The James H. Dillard House in New Orleans is today recognized as a National Historic Landmark. Along with the university in New Orleans, J. H. Dillard is the namesake of Fort Lauderdale's Dillard High School (and its predecessor Old Dillard High School, which now houses an African-American history museum).

== Educational work ==
Dillard was appointed a professor of Latin at Tulane University in New Orleans, in 1891; then was named dean of the College of Arts and Sciences three years later. As president of the New Orleans Public Library, he promoted the construction of a Carnegie library for black citizens. He left Tulane to become director of the Negro Rural School Fund (Jeanes Fund), following the death of founder Anna T. Jeanes in 1907, leading it until 1931. In 1910, he became director of the Slater Fund, leading it for seven years. These two philanthropic foundations supported vocational training for blacks and training institutes for black teachers. Dillard was named vice president of the Phelps Stokes Fund in 1925.

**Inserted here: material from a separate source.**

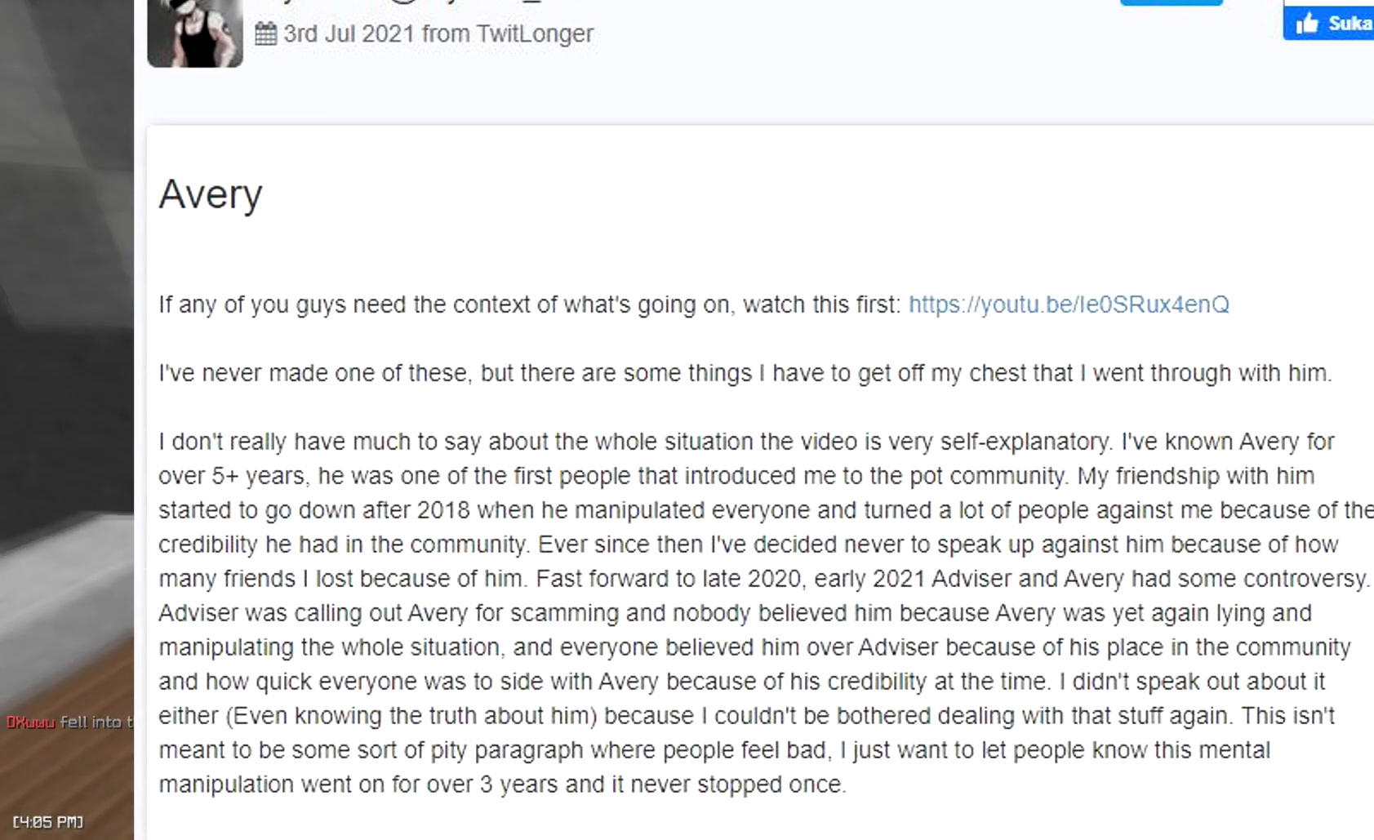
{"keys": ["w"], "mouse": [], "events": [[216, "mouse_right", "down"], [233, "mouse_right", "up"], [283, "mouse_right", "down"], [300, "mouse_right", "up"], [350, "mouse_right", "down"], [367, "mouse_right", "up"]]}
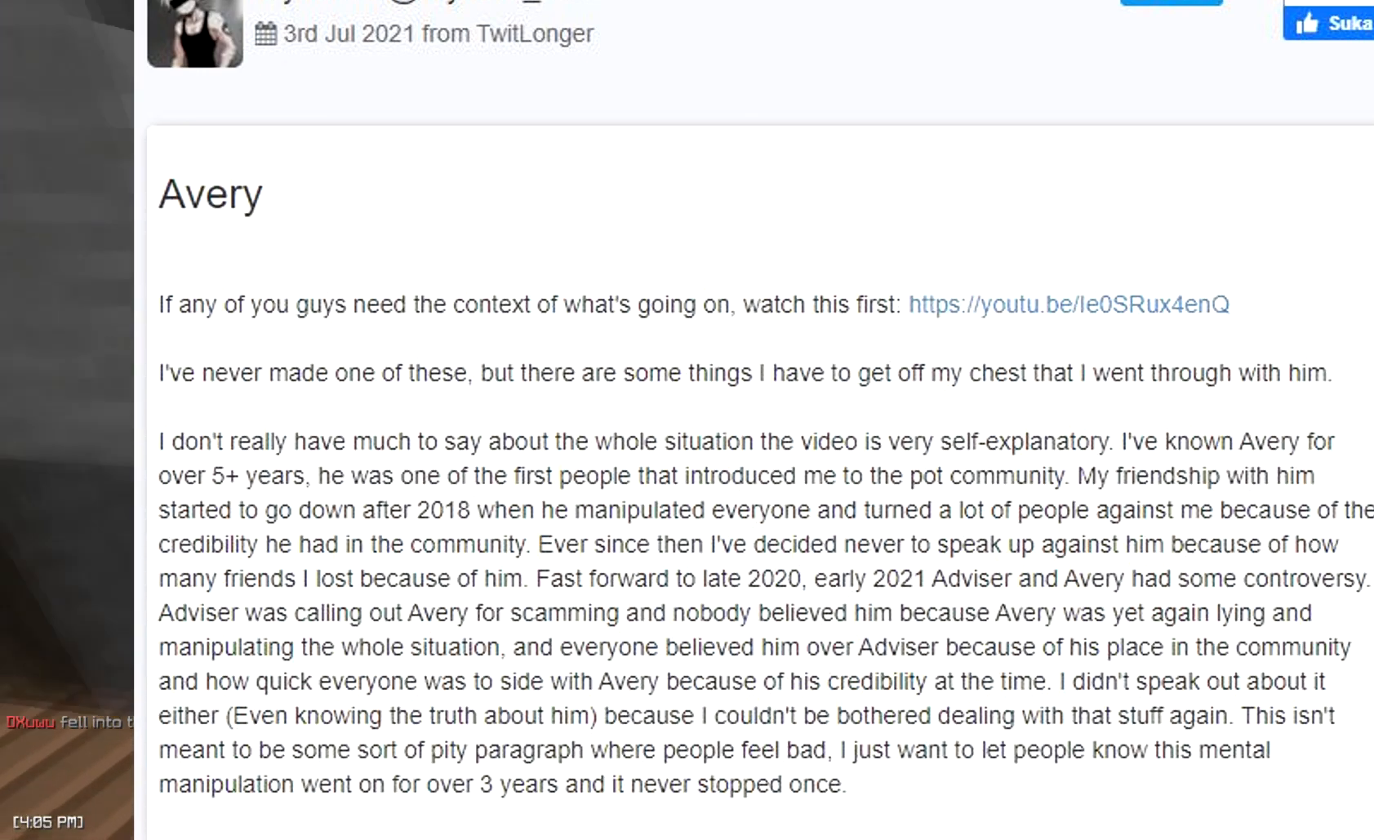
{"keys": ["w"], "mouse": ["left"], "events": [[117, "mouse_left", "down"], [234, "mouse_left", "up"], [284, "mouse_left", "down"], [367, "mouse_left", "up"], [467, "mouse_left", "down"]]}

Dillard University was formed in 1930 following the merger of New Orleans University and Straight College, two institutions where Dillard was a trustee, and the university was named in his honor. Dillard won the Gold award for Distinguished Achievements in Race Relations of the Harmon Award in 1928, for "his success in increasing county training schools for Negroes from four to more than three hundred, with increased public appropriations from a little more than $3,000 to $1,000,000 annually."